Carneiro V T, Pelletier G, Small I
Laboratoire de Biologie Cellulaire, INRA, Versailles, France.
Plant Mol Biol. 1993 Jul;22(4):681-90. doi: 10.1007/BF00047408.
We have developed a simple, rapid and sensitive assay for tRNA gene expression in plant cells. A plant tRNA(Leu) gene was site-specifically mutated to encode each of the three anticodon sequences (CUA, UUA and UCA) that recognize, respectively, the amber, ochre and opal stop codons. The suppression activity of these genes was detected by their ability to restore transient beta-glucuronidase (GUS) expression in tobacco protoplasts electroporated with GUS genes containing premature stop codons. Protoplasts co-electroporated with the amber suppressor tRNA gene and a GUS gene containing a premature amber stop codon showed up to 20-25% of the activity found in protoplasts transfected with the functional control GUS gene. Ochre and opal suppressors presented maximum efficiencies of less than 1%. This system could be adapted to examine transcription, processing or aminoacylation of tRNAs in plant cells. In addition, phenotypically normal, fertile tobacco plants expressing a stably incorporated amber suppressor tRNA gene have been obtained. This suppressor tRNA can be used to transactivate a target gene containing a premature amber stop codon by a factor of at least several hundred-fold.

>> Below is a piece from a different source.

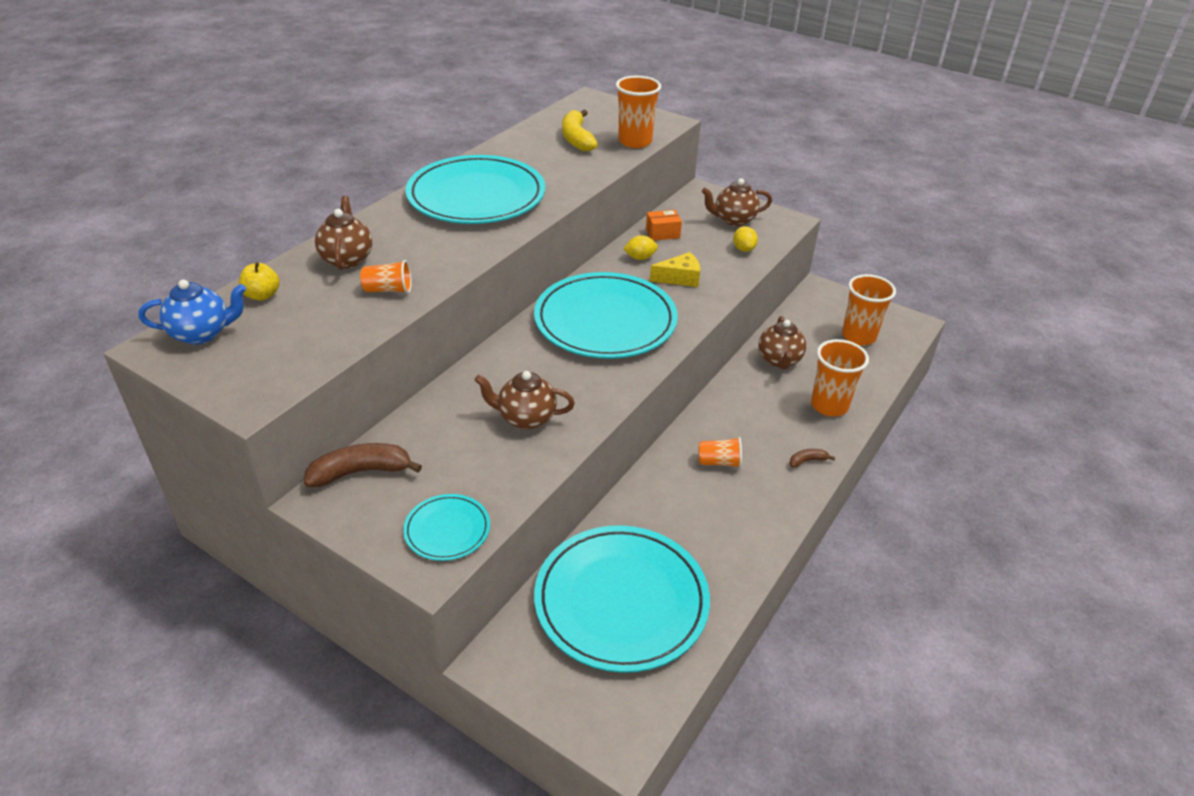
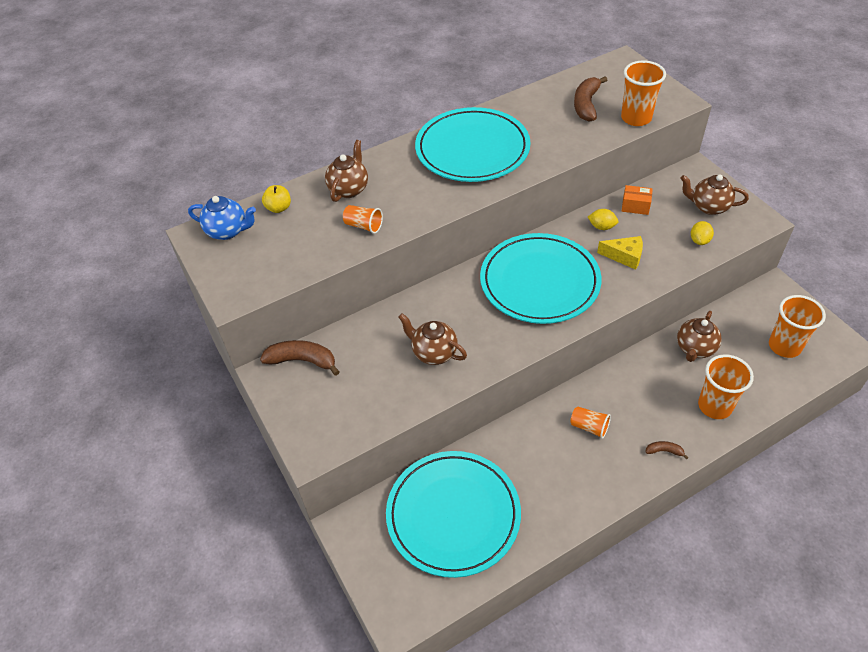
camera: 30 degrees right, 10 degrees up
turquoise plate [403,494,490,561] -> none
yellow banana [562,110,598,151] -> brown banana [574,76,607,122]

我们开发了一种用于检测植物细胞中tRNA基因表达的简单、快速且灵敏的测定方法。将一个植物tRNA(Leu)基因进行位点特异性突变,以编码分别识别琥珀色、赭石色和乳白型终止密码子的三种反密码子序列(CUA、UUA和UCA)。通过这些基因恢复在含有提前终止密码子的GUS基因电穿孔处理的烟草原生质体中瞬时β-葡萄糖醛酸酶(GUS)表达的能力,来检测这些基因的抑制活性。与琥珀色抑制tRNA基因和含有提前琥珀色终止密码子的GUS基因共电穿孔的原生质体,其活性高达用功能性对照GUS基因转染的原生质体中所发现活性的20% - 25%。赭石色和乳白型抑制子的最大效率低于1%。该系统可用于检测植物细胞中tRNA的转录、加工或氨酰化作用。此外,已经获得了表达稳定整合的琥珀色抑制tRNA基因的表型正常、可育的烟草植株。这种抑制tRNA可用于将含有提前琥珀色终止密码子的靶基因激活至少几百倍。